Commented on process/io/plot_solutions.py line 453

This section can be simplified by adding the var_names to the regex string. This can be done as follows, although this looks a bit hacky so we might want to find another solution:

    # Filter in tag by default
    # TODO Make tag in default df.filter
    if var_names is None:
        var_names = [TAG]

    # Filter for optimisation parameters (normalised to initial value
    # e.g. xcm001) values and names, objective function value and name
    filtered_results = results_df.filter(
        regex=f"{NORM_OPT_PARAM_VALUE_PATTERN}|{NORM_OPT_PARAM_NAME_PATTERN}|{NORM_OBJF_PATTERN}"
        + f'|{"|".join(var_names)}'.rstrip("|")
    )
jonmaddock commented 1 year ago

In GitLab by @timothy-nunn on Apr 20, 2023, 18:06

Commented on process/io/plot_solutions.py line 425

A few things:

  1. Indexing dataframes is something I tend to avoid, I think I have found a way to do this using just filters. See below.
  2. Pandas provides a pct_change method (sadly makes the first row NaNs, hence the .fillna(0)).
from pandas import DataFrame, concat

data = [
    {"name": "entry1", "val1": 22.0, "val2": 1.0},
    {"name": "entry2", "val1": 44.0, "val2": 0.5},
]
columns_to_normalise = ["val1", "val2"]

df = DataFrame(data)

print(df)

df_to_normalise = df.filter(items=columns_to_normalise, axis="columns")
df_normalised = df_to_normalise.pct_change().fillna(0)

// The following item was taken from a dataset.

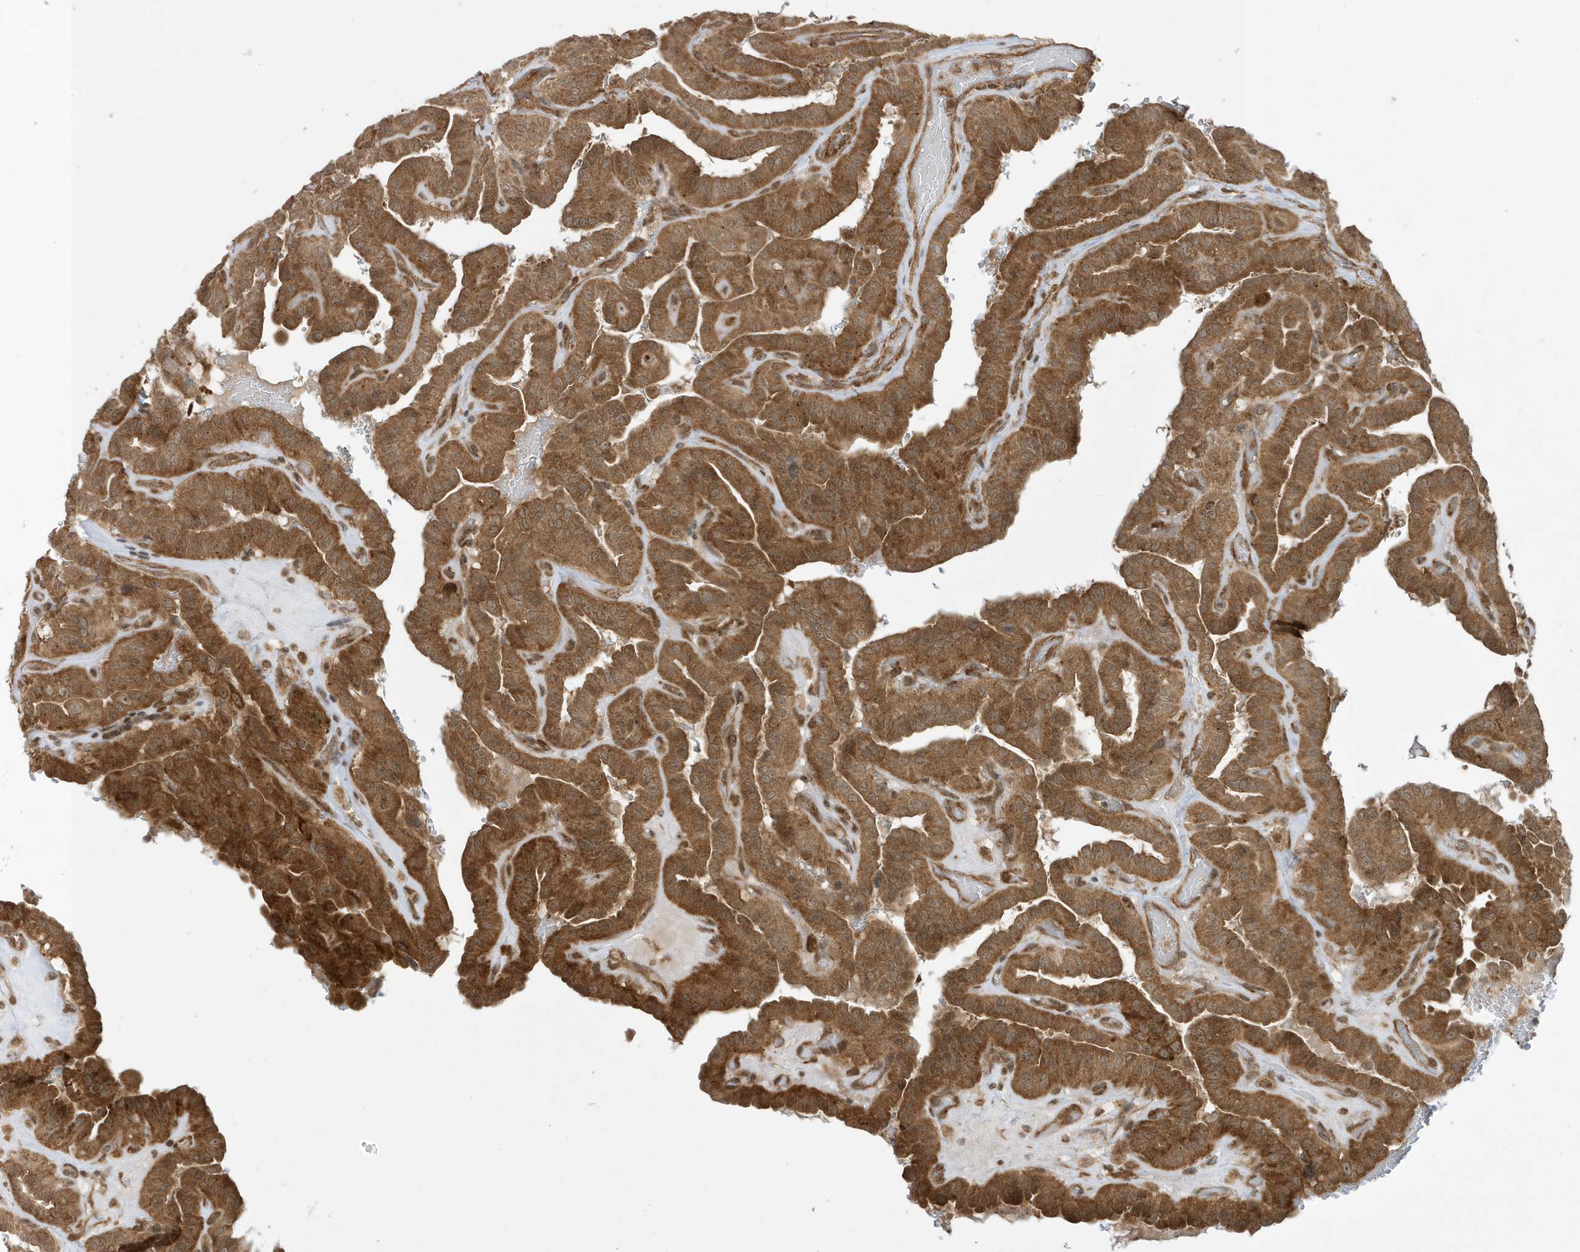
{"staining": {"intensity": "moderate", "quantity": ">75%", "location": "cytoplasmic/membranous"}, "tissue": "thyroid cancer", "cell_type": "Tumor cells", "image_type": "cancer", "snomed": [{"axis": "morphology", "description": "Papillary adenocarcinoma, NOS"}, {"axis": "topography", "description": "Thyroid gland"}], "caption": "The immunohistochemical stain highlights moderate cytoplasmic/membranous positivity in tumor cells of thyroid cancer tissue.", "gene": "DHX36", "patient": {"sex": "male", "age": 77}}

df_rest_of = df.filter(items=df.columns.difference(df_normalised.columns))

df_full_normalised = concat([df_normalised, df_rest_of], axis="columns")

print()
print(df_full_normalised)
jonmaddock commented 1 year ago

In GitLab by @timothy-nunn on Apr 20, 2023, 18:07

Half way through, will continue tomorrow/next week!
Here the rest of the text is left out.